_TEXT SEGMENT_
__________

Bob Zildjian And The End Of An Era
Bob Zildjian was one of the last survivors of the generation that entered the music industry immediately after World War II. His passing marks the end of an era. Coming of age in a time of acute hardships, with a childhood defined by the economic privation of the Great Depression, followed by military service in the single most calamitous war in all of history, Bob and his contemporaries were the personification of the proverb, "the blow that doesn't break your back makes you stronger."
BobZildjianMarkLove
Bob Zildjian (right) with Master Product Specialist Mark Love
in the Sabian factory.
   They had suffered so much, when peace and prosperity finally returned in the 1950s they were galvanized by an unimaginable sense of relief, and they channeled their energy into building. In addition to companies, they built associations, a distribution network, and institutions such as the school music movement that created a foundation for the industry as we know it today.
   The industry they entered was tiny by contemporary standards, and the available management tools were far less sophisticated. But they more than compensated for these limitations with brash confidence and unshakeable optimism. Bob was the embodiment of this illustrious group. He was blunt, relished being politically incorrect, and, until he fell ill, loved the challenge of running the business. He took cymbal making seriously and was engaged in even the smallest details, but he never took himself seriously and possessed a great self-deprecating sense of humor.
   During Bob's 60-year career, the industry got bigger, the scope and quality of products improved, and better operating methods led to dramatic efficiency gains. However, amidst all these tangible advances, the unbridled enthusiasm and optimism that Bob and his cohorts brought to the business has been dimmed. It will be missed.

__________

_DATA_
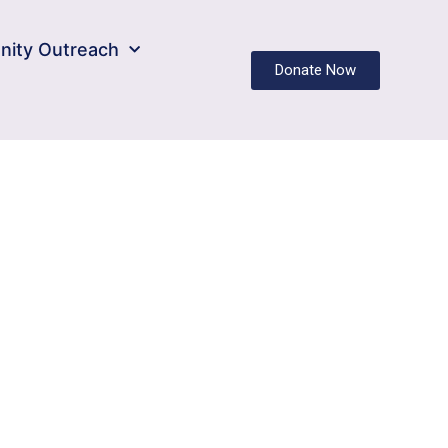
ity Outreach
Donate Now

__________

_EXERCISES_
A) According to the piece on Bob Zildjian, how many years did his career last?
B) List everything the piece on Bob Zildjian says his generation built once peace and prosperity returned.

_ANSWERS PROVIDED_
A) 60 years.

B)
- Companies
- Associations
- A distribution network
- Institutions such as the school music movement